You would have nothing to loose to get your dealer to do a diag for you. They can usually pinpoint which injectors are not performing well and the fee is right at $100. May save you some $$$ if you know which ones are bad. May only be 1 or 2.
So I've never been confused as being smart but did my light just go off?
Is it that hard to just diagnose an issue and fix it ? It seems like ALOT of part throwin, or let's try this stuff going on ? Is that the inherent nature of these ?
The job you have lined up takes care of all of the major issues. It seems that stumbles and bucking can be hard to track down, but usually is tied to fuel delivery and that could be the HPO system or injectors or FICM wiring or FICM. So yes, that can be problematic. Dealer techs have great diag tools plus a lot of experience to rely on, so it takes them far less time to troubleshoot than it would you or I. I've replaced parts that weren't necessary, but I don't have spare parts lying around that the Ford techs would use to help troubleshoot.
Maintenance is the key as I'm sure you already know and have read.
I hear ya NTD.... Seems like I may have the wrong truck to go with an empty wallet.
Guess the nature of the beast (diesel) to have ALOT of different questions to the same
answer so to speak. You would think that with the computerized nature of these trucks you'd be able to plug em in -get and answer-apply parts here , but that doesn't appear to be the case (frustrated)
Definitely a lot to think about. These trucks are not cheap to fix. I need mine to make money and I got it for a great price - that helps. I love this truck and I've never been a Ford owner. Grew up in Chevy's. I have spent hours on this site reading and studying to save money on labor. As I said, I've replaced a part or two in haste when things go wrong, but doing it myself has more than made up for the lost $ and I know that the new part will contribute in the long run anyway.
They do last longer than most gassers, Honda's included - but it usually costs a lot of money when something goes wrong. As I said earlier - the work you have lined up takes care of all major issues, but there are no guarantees.

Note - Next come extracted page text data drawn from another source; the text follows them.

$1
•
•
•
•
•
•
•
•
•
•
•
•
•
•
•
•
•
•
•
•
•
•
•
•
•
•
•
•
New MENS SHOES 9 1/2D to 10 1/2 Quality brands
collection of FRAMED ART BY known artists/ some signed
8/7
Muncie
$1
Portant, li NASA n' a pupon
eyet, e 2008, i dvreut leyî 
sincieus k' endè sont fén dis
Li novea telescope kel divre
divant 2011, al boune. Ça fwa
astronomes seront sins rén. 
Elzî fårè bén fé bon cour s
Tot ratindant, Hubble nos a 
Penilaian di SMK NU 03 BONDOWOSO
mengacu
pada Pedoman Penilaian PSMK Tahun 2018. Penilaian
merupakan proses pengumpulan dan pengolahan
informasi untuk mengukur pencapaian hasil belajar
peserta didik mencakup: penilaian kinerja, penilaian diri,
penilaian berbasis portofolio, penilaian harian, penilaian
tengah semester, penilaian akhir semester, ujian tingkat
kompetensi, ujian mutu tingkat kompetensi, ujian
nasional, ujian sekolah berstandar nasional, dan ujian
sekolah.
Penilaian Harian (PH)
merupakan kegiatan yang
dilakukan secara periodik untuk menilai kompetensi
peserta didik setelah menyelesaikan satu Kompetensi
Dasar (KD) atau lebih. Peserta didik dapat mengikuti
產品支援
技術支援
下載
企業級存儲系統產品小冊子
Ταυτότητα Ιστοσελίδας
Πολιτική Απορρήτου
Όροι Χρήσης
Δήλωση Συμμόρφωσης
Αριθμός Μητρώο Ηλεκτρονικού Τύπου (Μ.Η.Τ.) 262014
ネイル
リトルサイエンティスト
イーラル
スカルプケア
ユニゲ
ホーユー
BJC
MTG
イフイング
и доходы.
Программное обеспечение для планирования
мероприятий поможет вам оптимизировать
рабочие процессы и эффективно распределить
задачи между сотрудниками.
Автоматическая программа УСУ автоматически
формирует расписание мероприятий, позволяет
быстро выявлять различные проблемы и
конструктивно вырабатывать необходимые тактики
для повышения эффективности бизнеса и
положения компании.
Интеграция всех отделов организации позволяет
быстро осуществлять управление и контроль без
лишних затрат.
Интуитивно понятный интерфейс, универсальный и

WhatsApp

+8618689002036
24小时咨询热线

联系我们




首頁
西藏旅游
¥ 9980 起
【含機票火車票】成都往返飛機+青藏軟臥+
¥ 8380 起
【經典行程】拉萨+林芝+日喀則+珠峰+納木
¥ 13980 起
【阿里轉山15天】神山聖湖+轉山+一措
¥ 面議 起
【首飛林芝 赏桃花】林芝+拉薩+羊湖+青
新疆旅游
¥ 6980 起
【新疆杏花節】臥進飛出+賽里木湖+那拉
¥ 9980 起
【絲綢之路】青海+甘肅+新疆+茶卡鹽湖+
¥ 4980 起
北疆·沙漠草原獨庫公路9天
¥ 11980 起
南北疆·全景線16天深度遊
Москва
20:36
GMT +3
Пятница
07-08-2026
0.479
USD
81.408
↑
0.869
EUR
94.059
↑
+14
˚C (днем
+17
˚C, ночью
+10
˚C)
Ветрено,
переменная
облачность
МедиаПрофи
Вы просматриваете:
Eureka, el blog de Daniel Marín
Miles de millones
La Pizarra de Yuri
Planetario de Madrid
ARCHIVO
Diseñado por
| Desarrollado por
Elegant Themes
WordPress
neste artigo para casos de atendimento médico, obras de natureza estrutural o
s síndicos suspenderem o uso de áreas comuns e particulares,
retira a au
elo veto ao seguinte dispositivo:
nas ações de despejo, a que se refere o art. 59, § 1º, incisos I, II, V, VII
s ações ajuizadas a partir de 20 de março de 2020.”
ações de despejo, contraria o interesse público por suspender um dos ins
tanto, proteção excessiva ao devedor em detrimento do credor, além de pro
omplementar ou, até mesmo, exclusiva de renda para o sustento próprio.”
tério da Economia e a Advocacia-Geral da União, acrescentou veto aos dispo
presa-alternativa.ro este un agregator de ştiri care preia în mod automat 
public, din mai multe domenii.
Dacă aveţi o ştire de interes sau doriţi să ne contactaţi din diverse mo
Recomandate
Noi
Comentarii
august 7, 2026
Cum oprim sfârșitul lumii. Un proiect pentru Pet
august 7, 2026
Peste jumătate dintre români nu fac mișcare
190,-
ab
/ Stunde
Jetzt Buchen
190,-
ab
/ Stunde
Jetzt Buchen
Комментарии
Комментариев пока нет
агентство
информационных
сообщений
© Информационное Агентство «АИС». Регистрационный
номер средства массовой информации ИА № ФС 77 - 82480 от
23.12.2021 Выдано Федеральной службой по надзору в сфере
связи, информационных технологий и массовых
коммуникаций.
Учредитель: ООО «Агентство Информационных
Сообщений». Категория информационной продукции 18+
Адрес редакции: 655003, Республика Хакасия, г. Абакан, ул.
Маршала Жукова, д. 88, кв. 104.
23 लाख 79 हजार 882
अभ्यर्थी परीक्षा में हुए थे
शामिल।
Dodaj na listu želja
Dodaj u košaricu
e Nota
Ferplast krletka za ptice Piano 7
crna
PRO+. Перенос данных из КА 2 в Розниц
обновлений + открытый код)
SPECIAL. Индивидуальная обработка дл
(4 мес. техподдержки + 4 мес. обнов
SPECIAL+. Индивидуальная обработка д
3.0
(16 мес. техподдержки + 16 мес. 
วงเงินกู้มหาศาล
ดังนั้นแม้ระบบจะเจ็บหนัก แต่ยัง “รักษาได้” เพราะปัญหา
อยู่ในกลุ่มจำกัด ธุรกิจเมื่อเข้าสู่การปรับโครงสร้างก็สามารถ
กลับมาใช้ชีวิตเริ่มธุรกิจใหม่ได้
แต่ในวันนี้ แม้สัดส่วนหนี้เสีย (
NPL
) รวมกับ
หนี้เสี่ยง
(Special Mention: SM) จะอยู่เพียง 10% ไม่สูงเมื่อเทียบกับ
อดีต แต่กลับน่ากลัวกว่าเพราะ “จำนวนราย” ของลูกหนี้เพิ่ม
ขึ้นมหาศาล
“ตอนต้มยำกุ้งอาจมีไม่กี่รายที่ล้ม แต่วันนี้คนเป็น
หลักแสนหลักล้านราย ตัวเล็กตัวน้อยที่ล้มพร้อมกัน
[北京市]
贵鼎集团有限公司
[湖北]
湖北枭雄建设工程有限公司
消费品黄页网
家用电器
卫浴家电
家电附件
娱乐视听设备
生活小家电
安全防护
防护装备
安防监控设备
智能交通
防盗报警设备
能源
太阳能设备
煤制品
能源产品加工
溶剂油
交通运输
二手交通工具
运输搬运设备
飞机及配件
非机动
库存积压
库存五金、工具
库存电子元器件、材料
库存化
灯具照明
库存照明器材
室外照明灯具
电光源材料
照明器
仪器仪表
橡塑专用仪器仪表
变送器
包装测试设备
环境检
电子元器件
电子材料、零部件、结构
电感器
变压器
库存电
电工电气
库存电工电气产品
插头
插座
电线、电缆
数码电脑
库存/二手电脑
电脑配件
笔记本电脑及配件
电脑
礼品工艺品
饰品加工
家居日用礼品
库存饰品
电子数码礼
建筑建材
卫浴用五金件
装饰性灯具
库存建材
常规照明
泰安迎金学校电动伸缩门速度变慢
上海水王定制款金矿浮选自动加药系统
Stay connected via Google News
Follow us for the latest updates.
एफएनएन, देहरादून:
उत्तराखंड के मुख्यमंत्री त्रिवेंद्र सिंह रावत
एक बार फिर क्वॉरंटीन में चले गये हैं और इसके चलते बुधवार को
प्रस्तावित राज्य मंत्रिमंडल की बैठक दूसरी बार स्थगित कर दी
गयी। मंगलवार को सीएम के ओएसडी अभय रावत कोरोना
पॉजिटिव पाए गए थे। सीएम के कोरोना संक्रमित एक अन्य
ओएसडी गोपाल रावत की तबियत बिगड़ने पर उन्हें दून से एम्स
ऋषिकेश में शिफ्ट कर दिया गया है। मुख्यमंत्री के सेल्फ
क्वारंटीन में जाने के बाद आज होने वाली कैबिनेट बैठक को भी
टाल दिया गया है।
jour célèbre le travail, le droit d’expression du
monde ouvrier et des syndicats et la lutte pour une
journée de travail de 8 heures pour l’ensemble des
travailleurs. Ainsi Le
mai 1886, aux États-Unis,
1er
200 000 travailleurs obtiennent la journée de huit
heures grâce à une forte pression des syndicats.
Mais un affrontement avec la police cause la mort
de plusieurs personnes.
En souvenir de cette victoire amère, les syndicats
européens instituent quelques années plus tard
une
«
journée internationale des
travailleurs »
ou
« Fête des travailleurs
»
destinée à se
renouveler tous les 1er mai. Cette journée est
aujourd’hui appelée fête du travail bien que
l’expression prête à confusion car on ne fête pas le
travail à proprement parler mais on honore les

You would think that with the computerized nature of these trucks you'd be able to plug em in -get and answer-apply parts here , but that doesn't appear to be the case (frustrated)
By the way, you make a point that most consumers believe. Mechanic's biggest frustration is that exact point. Customers come in and say "It won't start" and they expect the mechanic to say - "It's a bad oxygen sensor, have a nice day." These trucks are more complicated than that. I've only been on this site a year and I'm amazed at how many people post a comment like "Truck won't start" and expect a quick answer and the answer should be "Replace fuse #14" I'm not dumping on anybody, but it's the Burger King mentality American's suffer from.